欧州連合(EU)本部のあるベルギーのブリュッセルで23日、ユーロ圏首脳会議が開催されるが、その直後(26日から28日)、同じくブリュッセルで欧州ローマ・カトリック教会司教委員会(ComECE)の秋季会合が開かれる。両者とも主要テーマは金融・財政危機への対応だ。
 前者のユーロ首脳会議では、欧州金融安定ファシリティ(EFSF)の融資能力の拡大と大量の国債を抱える銀行の資本強化などが話し合われる。
 一方、ComECEの報道向け声明文によれば、秋季会合では現行の財政危機の経済的、政治的原因、危機対応策の是非などについて協議するという。
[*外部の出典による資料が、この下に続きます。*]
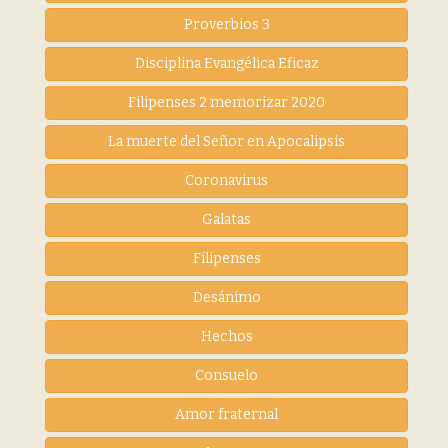
Proverbios 3
Disciplina Evangélica Eficaz
Filipenses 2 memorizar 2020
La muerte del Señor en Apocalipsis
Coronavirus
Galatas
Filipenses
Desánimo
Hechos
Consuelo
Amor fraternal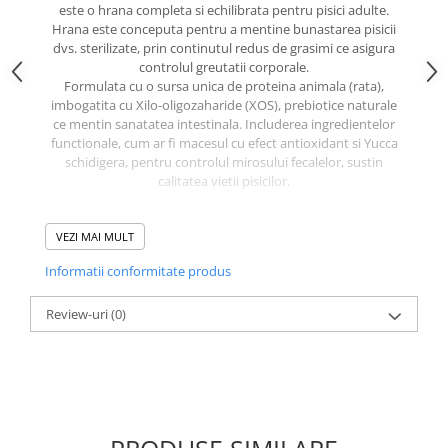
caprior
este o hrana completa si echilibrata pentru pisici adulte.
Hrana este conceputa pentru a mentine bunastarea pisicii
Lese, Zgarzi & Hamuri
dvs. sterilizate, prin continutul redus de grasimi ce asigura
Perii si Piepteni
controlul greutatii corporale.
Formulata cu o sursa unica de proteina animala (rata),
Produse Igiena si Ingrijire
imbogatita cu Xilo-oligozaharide (XOS), prebiotice naturale
ce mentin sanatatea intestinala. Includerea ingredientelor
Saltele cu efect de racire
functionale, cum ar fi macesul cu efect antioxidant si Yucca
Suplimente
schidigera, pentru controlul mirosului fecalelor, sustin
calitatea vietii pisicilor.
Compozitie
VEZI MAI MULT
Rata (carne proaspata 10% si deshidratata 26%), gluten
din porumb, grau, ovaz, proteine animale hidrolizate,
Informatii conformitate produs
grasimi animale (continut de grasime din uleiul de rata
99,6%, conservat cu antioxidanti naturali), fibre de
Review-uri
mazare, Xilo-oligozaharide (XOS 3 g /kg), manan-
(0)
oligozaharide, Yucca schidigera.
Constituenti analitici
Proteina Bruta: 35.00%, Uleiuri si Grasimi Brute: 12.00%,
Fibre Brute: 3.50%, Cenusa Bruta: 7.00%, Calciu: 1.70%,
Fosfor: 0.90%, Magneziu: 0.06%, Sodiu: 0.20%, Acizi Grasi
Esentiali Omega 6: 3.50%, Acizi Grasi Esentiali Omega 3: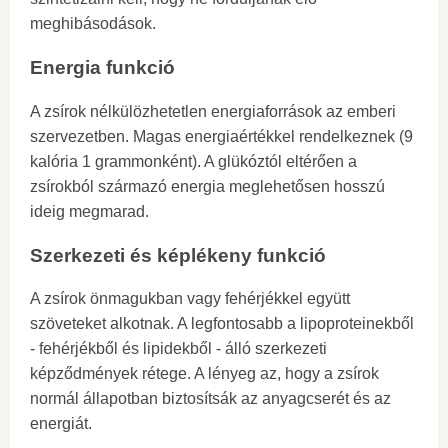
meghibásodások.
Energia funkció
A zsírok nélkülözhetetlen energiaforrások az emberi
szervezetben. Magas energiaértékkel rendelkeznek (9
kalória 1 grammonként). A glükóztól eltérően a
zsírokból származó energia meglehetősen hosszú
ideig megmarad.
Szerkezeti és képlékeny funkció
A zsírok önmagukban vagy fehérjékkel együtt
szöveteket alkotnak. A legfontosabb a lipoproteinekből
- fehérjékből és lipidekből - álló szerkezeti
képződmények rétege. A lényeg az, hogy a zsírok
normál állapotban biztosítsák az anyagcserét és az
energiát.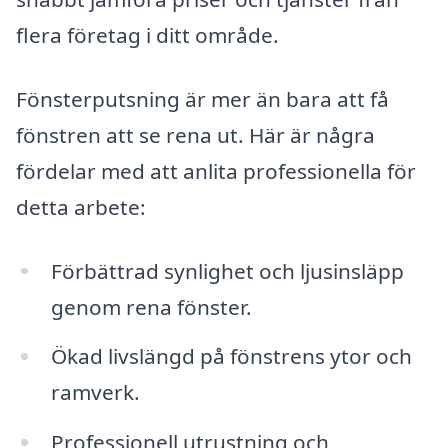
flera företag i ditt område.
Fönsterputsning är mer än bara att få
fönstren att se rena ut. Här är några
fördelar med att anlita professionella för
detta arbete:
Förbättrad synlighet och ljusinsläpp
genom rena fönster.
Ökad livslängd på fönstrens ytor och
ramverk.
Professionell utrustning och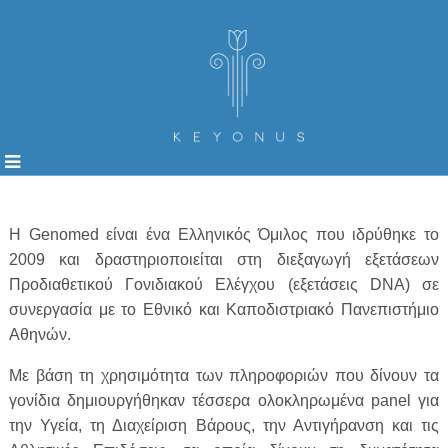
Η Genomed είναι ένα Ελληνικός Όμιλος που ιδρύθηκε το
2009 και δραστηριοποιείται στη διεξαγωγή εξετάσεων
Προδιαθετικού Γονιδιακού Ελέγχου (εξετάσεις DNA) σε
συνεργασία με το Εθνικό και Καποδιστριακό Πανεπιστήμιο
Αθηνών.
Με βάση τη χρησιμότητα των πληροφοριών που δίνουν τα
γονίδια δημιουργήθηκαν τέσσερα ολοκληρωμένα panel για
την Υγεία, τη Διαχείριση Βάρους, την Αντιγήρανση και τις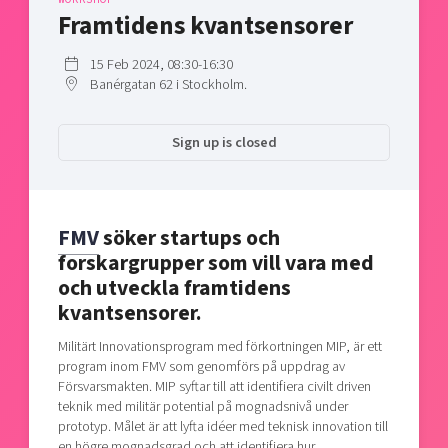
Shaping cities and regions
Our community of companies
Framtidens kvantsensorer
Upscaling
Projects
Today's lunch in Mjärdevi
Talent & skills
15 Feb 2024, 08:30-16:30
Publications
Startup & industry collaboration
Banérgatan 62 i Stockholm.
Bright East
Project toolbox
Offers to boost your business
East Sweden Tech Women
Sign up is closed
Reversed mentorship
Our clusters
Funding opportunities
FMV
söker startups och
Current offers and activities
forskargrupper som vill vara med
Reach out to us
och utveckla framtidens
Locations
kvantsensorer.
Militärt Innovationsprogram med förkortningen MIP, är ett
program inom FMV som genomförs på uppdrag av
Försvarsmakten. MIP syftar till att identifiera civilt driven
teknik med militär potential på mognadsnivå under
prototyp. Målet är att lyfta idéer med teknisk innovation till
en högre mognadsgrad och att identifiera hur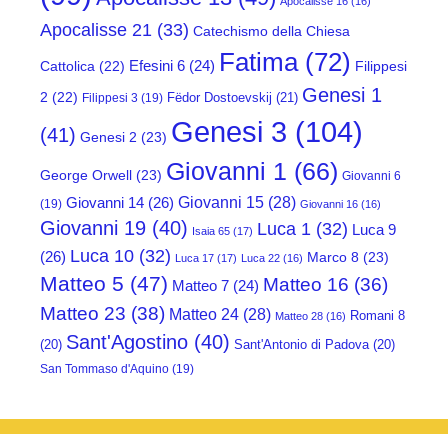
Apocalisse 16
(16)
Apocalisse 21
(33)
Catechismo della Chiesa
Fatima
(72)
Efesini 6
(24)
Cattolica
(22)
Filippesi
Genesi 1
2
(22)
Fëdor Dostoevskij
(21)
Filippesi 3
(19)
Genesi 3
(104)
(41)
Genesi 2
(23)
Giovanni 1
(66)
George Orwell
(23)
Giovanni 6
Giovanni 15
(28)
Giovanni 14
(26)
(19)
Giovanni 16
(16)
Giovanni 19
(40)
Luca 1
(32)
Luca 9
Isaia 65
(17)
Luca 10
(32)
(26)
Marco 8
(23)
Luca 17
(17)
Luca 22
(16)
Matteo 5
(47)
Matteo 16
(36)
Matteo 7
(24)
Matteo 23
(38)
Matteo 24
(28)
Romani 8
Matteo 28
(16)
Sant'Agostino
(40)
(20)
Sant'Antonio di Padova
(20)
San Tommaso d'Aquino
(19)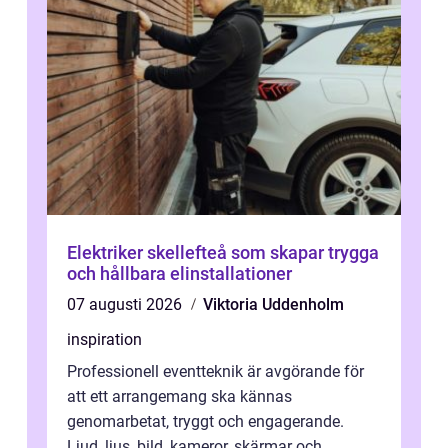
Elektriker skellefteå som skapar trygga
och hållbara elinstallationer
07 augusti 2026
Viktoria Uddenholm
inspiration
Professionell eventteknik är avgörande för
att ett arrangemang ska kännas
genomarbetat, tryggt och engagerande.
Ljud, ljus, bild, kameror, skärmar och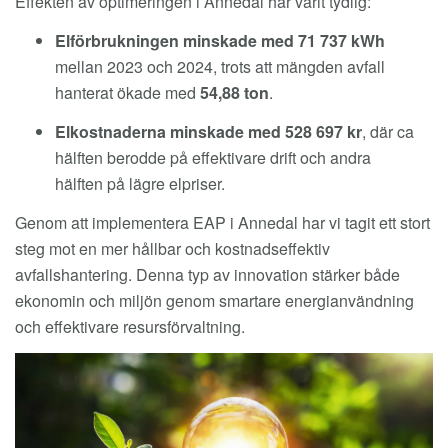
Effekten av optimeringen i Annedal har varit tydlig:
Elförbrukningen minskade med 71 737 kWh
mellan 2023 och 2024, trots att mängden avfall
hanterat ökade med
54,88 ton
.
Elkostnaderna minskade med 528 697 kr
, där ca
hälften berodde på effektivare drift och andra
hälften på lägre elpriser.
Genom att implementera EAP i Annedal har vi tagit ett stort
steg mot en mer hållbar och kostnadseffektiv
avfallshantering. Denna typ av innovation stärker både
ekonomin och miljön genom smartare energianvändning
och effektivare resursförvaltning.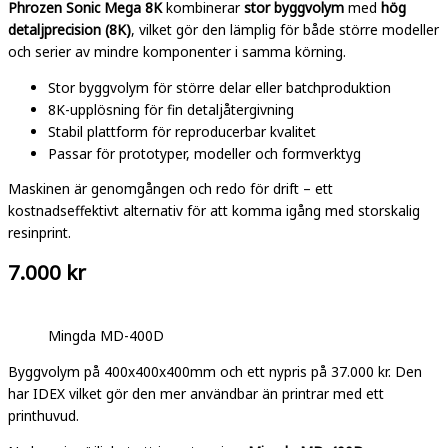
Phrozen Sonic Mega 8K
kombinerar
stor byggvolym
med
hög
detaljprecision (8K)
, vilket gör den lämplig för både större modeller
och serier av mindre komponenter i samma körning.
Stor byggvolym för större delar eller batchproduktion
8K-upplösning för fin detaljåtergivning
Stabil plattform för reproducerbar kvalitet
Passar för prototyper, modeller och formverktyg
Maskinen är genomgången och redo för drift – ett
kostnadseffektivt alternativ för att komma igång med storskalig
resinprint.
7.000 kr
Mingda MD-400D
Byggvolym på 400x400x400mm och ett nypris på 37.000 kr. Den
har IDEX vilket gör den mer användbar än printrar med ett
printhuvud.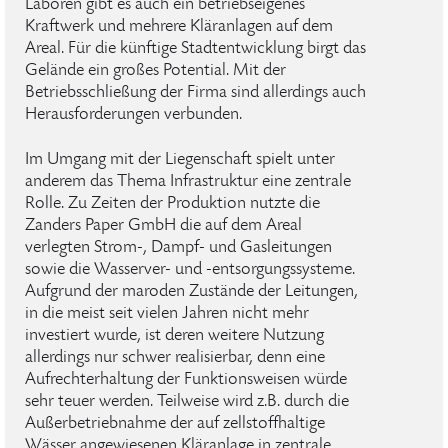
Laboren gibt es auch ein betriebseigenes
Kraftwerk und mehrere Kläranlagen auf dem
Areal. Für die künftige Stadtentwicklung birgt das
Gelände ein großes Potential. Mit der
Betriebsschließung der Firma sind allerdings auch
Herausforderungen verbunden.
Im Umgang mit der Liegenschaft spielt unter
anderem das Thema Infrastruktur eine zentrale
Rolle. Zu Zeiten der Produktion nutzte die
Zanders Paper GmbH die auf dem Areal
verlegten Strom-, Dampf- und Gasleitungen
sowie die Wasserver- und -entsorgungssysteme.
Aufgrund der maroden Zustände der Leitungen,
in die meist seit vielen Jahren nicht mehr
investiert wurde, ist deren weitere Nutzung
allerdings nur schwer realisierbar, denn eine
Aufrechterhaltung der Funktionsweisen würde
sehr teuer werden. Teilweise wird z.B. durch die
Außerbetriebnahme der auf zellstoffhaltige
Wässer angewiesenen Kläranlage in zentrale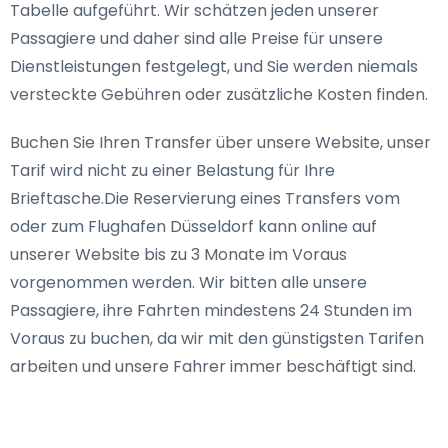
Tabelle aufgeführt. Wir schätzen jeden unserer
Passagiere und daher sind alle Preise für unsere
Dienstleistungen festgelegt, und Sie werden niemals
versteckte Gebühren oder zusätzliche Kosten finden.
Buchen Sie Ihren Transfer über unsere Website, unser
Tarif wird nicht zu einer Belastung für Ihre
Brieftasche.Die Reservierung eines Transfers vom
oder zum Flughafen Düsseldorf kann online auf
unserer Website bis zu 3 Monate im Voraus
vorgenommen werden. Wir bitten alle unsere
Passagiere, ihre Fahrten mindestens 24 Stunden im
Voraus zu buchen, da wir mit den günstigsten Tarifen
arbeiten und unsere Fahrer immer beschäftigt sind.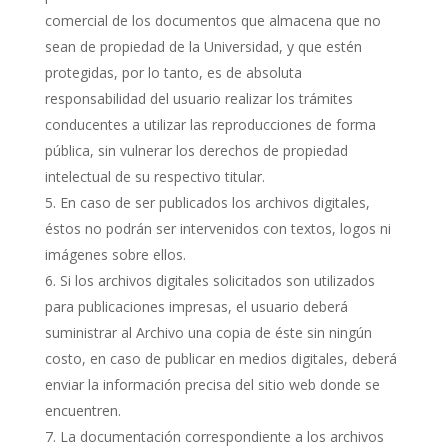
comercial de los documentos que almacena que no
sean de propiedad de la Universidad, y que estén
protegidas, por lo tanto, es de absoluta
responsabilidad del usuario realizar los trámites
conducentes a utilizar las reproducciones de forma
pública, sin vulnerar los derechos de propiedad
intelectual de su respectivo titular.
En caso de ser publicados los archivos digitales,
éstos no podrán ser intervenidos con textos, logos ni
imágenes sobre ellos.
Si los archivos digitales solicitados son utilizados
para publicaciones impresas, el usuario deberá
suministrar al Archivo una copia de éste sin ningún
costo, en caso de publicar en medios digitales, deberá
enviar la información precisa del sitio web donde se
encuentren.
La documentación correspondiente a los archivos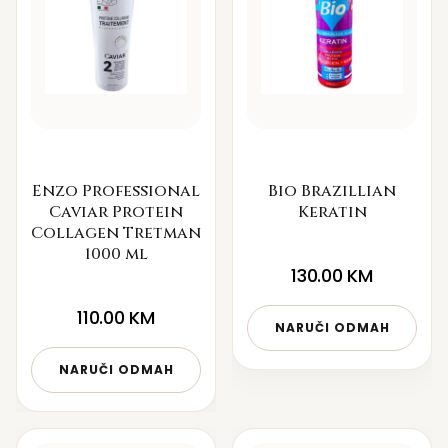
Enzo Professional
Bio Brazillian
Caviar Protein
Keratin
Collagen Tretman
1000 ml
130.00
KM
110.00
KM
NARUČI ODMAH
NARUČI ODMAH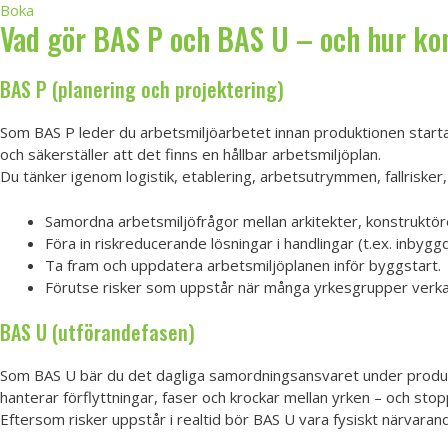
Boka
Vad gör BAS P och BAS U – och hur kom
BAS P (planering och projektering)
Som BAS P leder du arbetsmiljöarbetet innan produktionen startar
och säkerställer att det finns en hållbar arbetsmiljöplan.
Du tänker igenom logistik, etablering, arbetsutrymmen, fallrisker, 
Samordna arbetsmiljöfrågor mellan arkitekter, konstruktöre
Föra in riskreducerande lösningar i handlingar (t.ex. inbygg
Ta fram och uppdatera arbetsmiljöplanen inför byggstart.
Förutse risker som uppstår när många yrkesgrupper verka
BAS U (utförandefasen)
Som BAS U bär du det dagliga samordningsansvaret under produkt
hanterar förflyttningar, faser och krockar mellan yrken – och stop
Eftersom risker uppstår i realtid bör BAS U vara fysiskt närvaran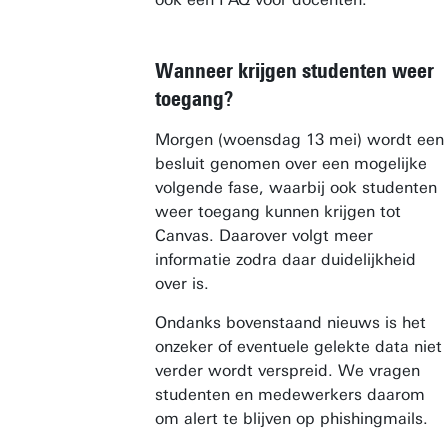
Wanneer krijgen studenten weer
toegang?
Morgen (woensdag 13 mei) wordt een
besluit genomen over een mogelijke
volgende fase, waarbij ook studenten
weer toegang kunnen krijgen tot
Canvas. Daarover volgt meer
informatie zodra daar duidelijkheid
over is.
Ondanks bovenstaand nieuws is het
onzeker of eventuele gelekte data niet
verder wordt verspreid. We vragen
studenten en medewerkers daarom
om alert te blijven op phishingmails.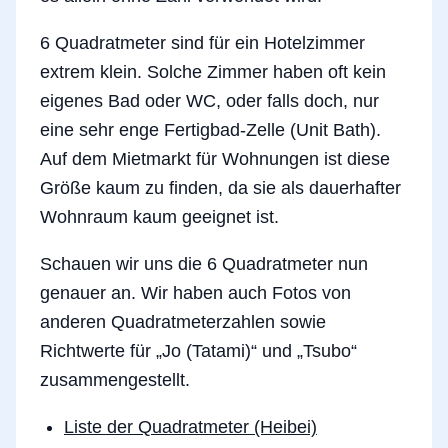
6 Quadratmeter sind für ein Hotelzimmer
extrem klein. Solche Zimmer haben oft kein
eigenes Bad oder WC, oder falls doch, nur
eine sehr enge Fertigbad-Zelle (Unit Bath).
Auf dem Mietmarkt für Wohnungen ist diese
Größe kaum zu finden, da sie als dauerhafter
Wohnraum kaum geeignet ist.
Schauen wir uns die 6 Quadratmeter nun
genauer an. Wir haben auch Fotos von
anderen Quadratmeterzahlen sowie
Richtwerte für „Jo (Tatami)“ und „Tsubo“
zusammengestellt.
Liste der Quadratmeter (Heibei)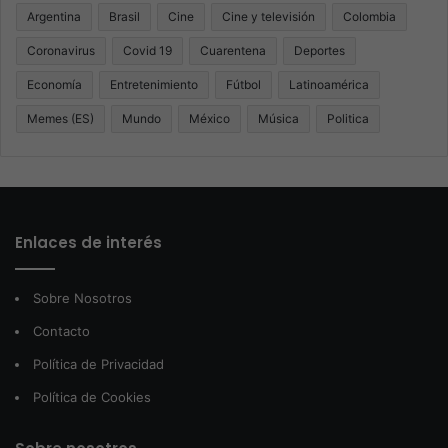
Argentina
Brasil
Cine
Cine y televisión
Colombia
Coronavirus
Covid 19
Cuarentena
Deportes
Economía
Entretenimiento
Fútbol
Latinoamérica
Memes (ES)
Mundo
México
Música
Politica
Enlaces de interés
Sobre Nosotros
Contacto
Política de Privacidad
Política de Cookies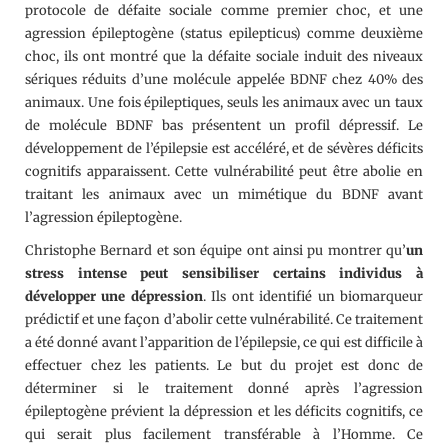
protocole de défaite sociale comme premier choc, et une
agression épileptogène (status epilepticus) comme deuxième
choc, ils ont montré que la défaite sociale induit des niveaux
sériques réduits d’une molécule appelée BDNF chez 40% des
animaux. Une fois épileptiques, seuls les animaux avec un taux
de molécule BDNF bas présentent un profil dépressif. Le
développement de l’épilepsie est accéléré, et de sévères déficits
cognitifs apparaissent. Cette vulnérabilité peut être abolie en
traitant les animaux avec un mimétique du BDNF avant
l’agression épileptogène.
Christophe Bernard et son équipe ont ainsi pu montrer qu’
un
stress intense peut sensibiliser certains individus à
développer une dépression
. Ils ont identifié un biomarqueur
prédictif et une façon d’abolir cette vulnérabilité. Ce traitement
a été donné avant l’apparition de l’épilepsie, ce qui est difficile à
effectuer chez les patients. Le but du projet est donc de
déterminer si le traitement donné après l’agression
épileptogène prévient la dépression et les déficits cognitifs, ce
qui serait plus facilement transférable à l’Homme. Ce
会合期間中、司教団はEU政治的機関、欧州理事会のヘルマン・ファン・ロンパウ議長(大統領)との会談も予定されている。
 ComECEはEU諸国の23の司教会議代表団から構成されている。通常の秋季会合では欧州教会の現状が主要テーマだが、今回の会合ではEU委員会ギリシャ問題タスク・フォース責任者、国際通貨基金(IMF)欧州代表、フランス金融監査局議長ら財政問題の専門家たちを基調演説者として招き、財政危機下にある欧州の金融情勢への理解を深める意向だ。
 米ニューヨークの金融街で始まった「反ウォール街デモ」は15日、世界82カ国、951の都市でデモが拡大した。EUの盟主ドイツでも50都市で約4万人の国民が結集。イタリアのローマではデモ隊と治安部隊が衝突し、70人が負傷した。
 金融・財政危機問題はもはや一部の政治家たちが取り組む課題ではなくなってきた。普通の国民にも大きな影響を及ぼしてきたからだ。
 宗教指導者たちは喧騒な日常生活から距離を置き、「聖書の世界」に閉じ籠もり、聖堂で礼拝していれば良かった時代は過ぎた。平信者たちは路上デモに参加し、日々の肉の糧の保証を求めている。方向性を失い、放浪する羊たち(平信者)を見捨てる羊飼い(聖職者)はいないはずだ。
 宗教指導者たちも街に飛び出さなければならない。もちろん、デモ行進に加わることを求めているのではない。未来に不安と焦燥感に囚われる大多数の平信者たちの悩みを聞き、それを共有しながら、牧会すべきだ。
 ユーロ首脳会談では財政危機に対する具体的な政策が話しわれるから、欧州の司教秋季会合では、物質的享楽が人生の最高の目的のように受け取られてきた現代社会に生きる平信者たちに、「神と共に生きる人生」の価値を改めて想起させなければならない(「反ウォール街デモが提示した問題」2011年10月17日参照)。
 ローマ法王ベネディクト16世は「金融危機は現代人に生き方を再考させる絶好の機会だ」と述べている。宗派の壁を超え、全ての宗教指導者たちは「現代人の霊性の覚醒」を促す絶好の機会を失わないためにも、街に飛び出すべきだ。無神論者グループの「神はいない」運動の叫びが教会の中からも聞こえ出した。時間との戦いである。